Der Privatsektor dürfte der BoJ jedenfalls nicht geglaubt haben, da sich Japan andernfalls längst hätte erholen müssen. Das hat die Federal Reserve sowie einige skandinavische Notenbanken jedoch nicht davon abgehalten, gleichfalls auf eine „Forward Guidance“ zu setzen, wobei entweder ein Zeitraum genannt wird, wie lange die Niedrigzinsen noch beibehalten werden, und/oder es werden Konjunkturindikatoren festgelegt, die erst ein bestimmtes Niveau erreichen müssen, bevor die Leitzinsen wieder steigen könnten. So hatte Fed-Chef Ben Bernanke seit 2008 fast durchwegs betont, dass die Leitzinsen den oben genannten „beträchtlichen Zeitraum“ ungewöhnlich niedrig bleiben würden und vergangenen Dezember das Auslaufen einer weiteren außergewöhnlichen Maßnahme (den direkten Anleihekäufen mit Zentralbankgeld) noch von einem Absinken der Arbeitslosigkeit unter 6,5 Prozent abhängig gemacht. Die Finanzmärkte hatte das tatsächlich kräftig ansteigen lassen, was nun allerdings zu Ende sein könnte, da Bernanke vor bald sechs Wochen erstmals wieder eine annähernd negative „Vorausschau“ abgegeben hatte, was die globalen Finanzmärkte sofort enorm unter Druck setzte.

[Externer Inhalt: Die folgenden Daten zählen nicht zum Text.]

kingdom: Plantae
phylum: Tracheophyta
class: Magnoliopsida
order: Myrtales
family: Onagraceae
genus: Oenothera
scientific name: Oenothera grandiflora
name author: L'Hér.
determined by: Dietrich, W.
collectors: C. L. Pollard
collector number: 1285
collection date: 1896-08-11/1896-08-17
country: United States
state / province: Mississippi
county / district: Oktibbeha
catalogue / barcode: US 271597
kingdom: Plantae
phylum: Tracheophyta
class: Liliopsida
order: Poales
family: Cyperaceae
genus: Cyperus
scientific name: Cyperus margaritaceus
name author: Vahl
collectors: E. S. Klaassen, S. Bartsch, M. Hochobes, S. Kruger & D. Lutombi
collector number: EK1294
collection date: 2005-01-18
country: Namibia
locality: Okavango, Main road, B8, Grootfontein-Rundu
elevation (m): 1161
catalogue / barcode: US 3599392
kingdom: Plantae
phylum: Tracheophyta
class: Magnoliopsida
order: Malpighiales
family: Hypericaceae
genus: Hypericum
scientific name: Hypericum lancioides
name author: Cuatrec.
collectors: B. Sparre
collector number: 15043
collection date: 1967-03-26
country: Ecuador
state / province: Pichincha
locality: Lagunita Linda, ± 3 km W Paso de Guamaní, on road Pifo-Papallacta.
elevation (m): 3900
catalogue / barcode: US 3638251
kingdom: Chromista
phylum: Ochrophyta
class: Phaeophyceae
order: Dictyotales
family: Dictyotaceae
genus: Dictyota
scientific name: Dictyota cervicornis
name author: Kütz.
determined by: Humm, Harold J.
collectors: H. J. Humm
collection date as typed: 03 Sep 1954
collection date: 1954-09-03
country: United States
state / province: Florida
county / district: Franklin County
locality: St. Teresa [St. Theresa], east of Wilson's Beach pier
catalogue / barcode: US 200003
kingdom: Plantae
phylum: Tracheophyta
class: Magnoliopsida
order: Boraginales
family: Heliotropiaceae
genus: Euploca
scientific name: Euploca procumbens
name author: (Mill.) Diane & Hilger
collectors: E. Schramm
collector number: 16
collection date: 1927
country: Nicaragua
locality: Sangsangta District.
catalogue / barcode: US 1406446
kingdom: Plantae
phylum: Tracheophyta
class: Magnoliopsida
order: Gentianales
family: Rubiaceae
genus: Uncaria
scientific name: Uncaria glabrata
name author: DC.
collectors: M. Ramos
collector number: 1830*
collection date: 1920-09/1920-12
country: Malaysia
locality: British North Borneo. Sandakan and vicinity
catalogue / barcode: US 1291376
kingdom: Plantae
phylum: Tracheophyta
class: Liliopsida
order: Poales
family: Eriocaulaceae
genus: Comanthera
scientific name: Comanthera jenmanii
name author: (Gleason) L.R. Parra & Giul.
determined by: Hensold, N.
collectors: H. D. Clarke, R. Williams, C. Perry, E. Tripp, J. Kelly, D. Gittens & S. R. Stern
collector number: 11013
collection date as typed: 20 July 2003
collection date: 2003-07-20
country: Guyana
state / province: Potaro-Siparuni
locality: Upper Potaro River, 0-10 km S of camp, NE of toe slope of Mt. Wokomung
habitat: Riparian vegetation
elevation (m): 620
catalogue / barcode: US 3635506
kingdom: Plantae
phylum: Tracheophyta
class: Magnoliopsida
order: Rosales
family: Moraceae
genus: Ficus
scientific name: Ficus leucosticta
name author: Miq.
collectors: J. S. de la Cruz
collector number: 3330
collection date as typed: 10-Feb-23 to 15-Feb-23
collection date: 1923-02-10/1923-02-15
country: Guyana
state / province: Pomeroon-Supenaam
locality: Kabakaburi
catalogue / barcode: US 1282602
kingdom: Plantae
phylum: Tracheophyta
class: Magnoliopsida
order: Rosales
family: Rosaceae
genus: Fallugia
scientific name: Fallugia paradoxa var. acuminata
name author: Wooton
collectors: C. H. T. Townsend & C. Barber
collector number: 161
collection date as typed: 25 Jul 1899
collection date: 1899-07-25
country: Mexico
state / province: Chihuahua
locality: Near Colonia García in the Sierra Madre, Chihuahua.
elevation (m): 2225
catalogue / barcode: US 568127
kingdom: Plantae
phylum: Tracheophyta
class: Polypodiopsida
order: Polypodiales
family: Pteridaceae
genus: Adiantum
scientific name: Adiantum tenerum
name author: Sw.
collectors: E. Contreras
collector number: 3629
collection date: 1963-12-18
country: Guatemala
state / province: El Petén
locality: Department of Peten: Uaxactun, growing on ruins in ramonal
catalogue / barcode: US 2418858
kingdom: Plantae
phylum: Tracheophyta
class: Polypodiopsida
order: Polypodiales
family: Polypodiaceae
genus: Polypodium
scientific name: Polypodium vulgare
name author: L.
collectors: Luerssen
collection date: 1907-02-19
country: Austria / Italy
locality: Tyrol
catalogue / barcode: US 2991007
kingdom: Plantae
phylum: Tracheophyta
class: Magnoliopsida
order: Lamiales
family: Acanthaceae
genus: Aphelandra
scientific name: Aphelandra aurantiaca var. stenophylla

Nicht wenige Analysten äußerten daraufhin die Befürchtung, dass der Kursrekord der Wall Street von Mitte Mai den oberen Wendepunkt des aktuellen Börsenaufschwungs darstellen könnte und es mit dem US-Aufschwung realwirtschaftlich schon wieder vorbei sei, noch ehe der so richtig begonnen habe. Insofern dürfte die Hinwendung der EZB zur „Forward Guidance“ wohl vor allem das Ziel gehabt haben, die Folgen der Ankündigung Bernankes zu limitieren, was – gemessen an den seither eher freundlichen Börsenkurse in Europa und den USA – vorerst auch gelungen zu sein scheint. Denn vermutlich haben die Märkte daraus abgeleitet, dass die EZB diesmal auf vorschnelle Zinserhöhungen verzichten werde, wie es vor zwei Jahren der Fall war, als die EZB ihre Leitzinsen offenbar vorschnell angehoben und den zaghaften damaligen Aufschwung damit abgewürgt hatte. Unwahrscheinlich ist jedoch, dass dadurch auch die Kredite an die Realwirtschaft angefeuert werden können.

In den USA und Japan wurden sie jedenfalls nur in einem einzigen Kreditsegment tatsächlich wirksam, und das ist die Finanzierung von Finanzanlagen, von wo die Kredite – wenn überhaupt – nur mit sehr großen Umwegen als Einkommen in die Realwirtschaft gelangen. Hingegen dürften sich die Gelder mittlerweile in so großem Ausmaß an den Finanzmärkten befinden, dass ohnehin keine große Notenbank es riskieren wird, den Banken den Kredithahn zuzudrehen – wie die EZB jetzt bis auf weiteres ausgeschlossen hat.